The film actually opens with a scene between Steinfeld and Harrelson, as Nadine proclaims she’s going to kill herself. Instead of a sympathetic ear, her teacher basically tells her to stand in line, because he’s tired of having his lunch break disturbed by whiny students. That opening scene immediately sets the mood of the film, making it obvious Craig is going to give the film a dark and snarky tone. She quickly proves herself as a writer capable of capturing the voice of young people, but also instilling her own personality into the characters – something we see as we quickly get a flashback to Nadine at seven when she first meets Krista, and to thirteen, when her supportive father dies, forcing her to fare with her mother and brother without him.
More than anything, The Edge of Seventeen is going to be remembered for giving Hailee Steinfeld a role that allows her to show far more range than in previous movies, delivering Nadine’s rapid-fire stream-of-consciousness dialogue with relative ease. She has so many great scenes with each of the other characters, including Blake Jenner and Kyra Sedgiwck, but none are more special than her adorably awkward moments with the nerdy Erwin (Hayden Szeto), who asks Nadine out.
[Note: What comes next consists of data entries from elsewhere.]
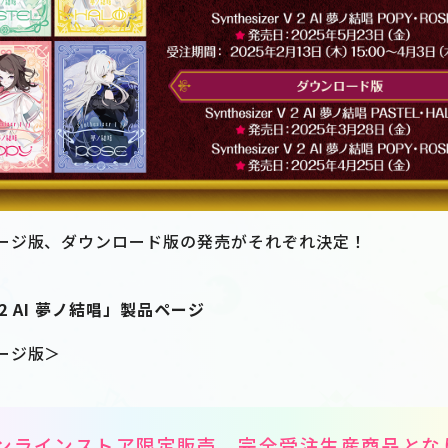
ージ版、ダウンロード版の発売がそれぞれ決定！
 V 2 AI 夢ノ結唱」製品ページ
ージ版＞
ンラインストア限定販売、完全受注生産商品とな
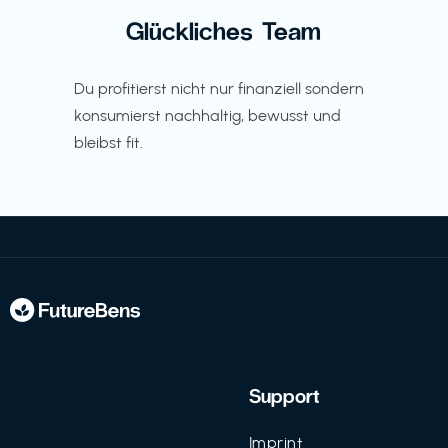
Glückliches Team
Du profitierst nicht nur finanziell sondern
konsumierst nachhaltig, bewusst und
bleibst fit.
Support
Imprint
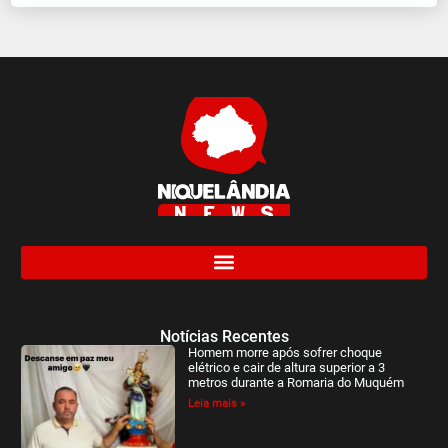
Notícias Recentes
Homem morre após sofrer choque
elétrico e cair de altura superior a 3
metros durante a Romaria do Muquém
Leia mais »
Her scenes with Woody Harrelson are also quite fun, and if there’s any doubt that Harrelson is a national treasure, then his performance as Nadine’s equally snarky (but supportive) history teacher pretty much clinches him as an actor who can make any well-written scene even funnier. Maybe it’s not as surprising that Steinfeld is capable of going toe-to-toe with him just as she did with Jeff Bridges in the Coens’ True Grit.
We’ve seen elements of Nadine’s woes in plenty of other movies and television shows for sure, but Nadine isn’t Dawn Wiener in Welcome to the Dollhouse. Nadine interacts with others, always using a snarky wit that makes you realize that maybe she’s pushing people away that are trying to be friends with her. Either way, Craig has written such a terrific well-rounded character, and Steinfeld’s performance makes Nadine someone who is easy to relate to, regardless of your age or gender. You’re there with her every step of her journey, even as she does things that might seem out of character.
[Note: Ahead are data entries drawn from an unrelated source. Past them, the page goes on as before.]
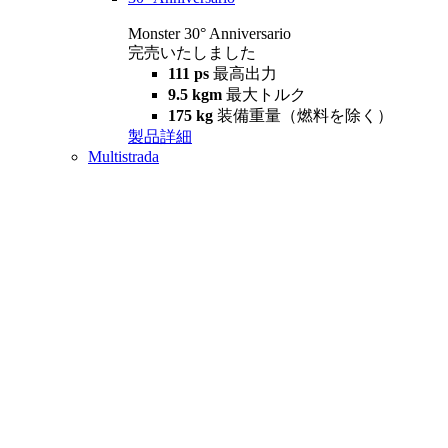
Monster 30° Anniversario
完売いたしました
111 ps
最高出力
9.5 kgm
最大トルク
175 kg
装備重量（燃料を除く）
製品詳細
Multistrada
In fact, it’s nice to see one of those all too rare coming-of-age movies where someone goes through something and actually comes out the other side better and more mature than before. Sure, this is the type of thing that only happens in movies, but Craig has created a teen angst movie that stands up to many of the beloved classics.
If ever there was a modern movie capable of creating the type of fan obsession that Clueless or TV’s My So-Called Life did in the ‘90s, then The Edge of Seventeen is probably it.
This review originally ran on Sept. 18, 2016 after the film premiered at the Toronto International Film Festival.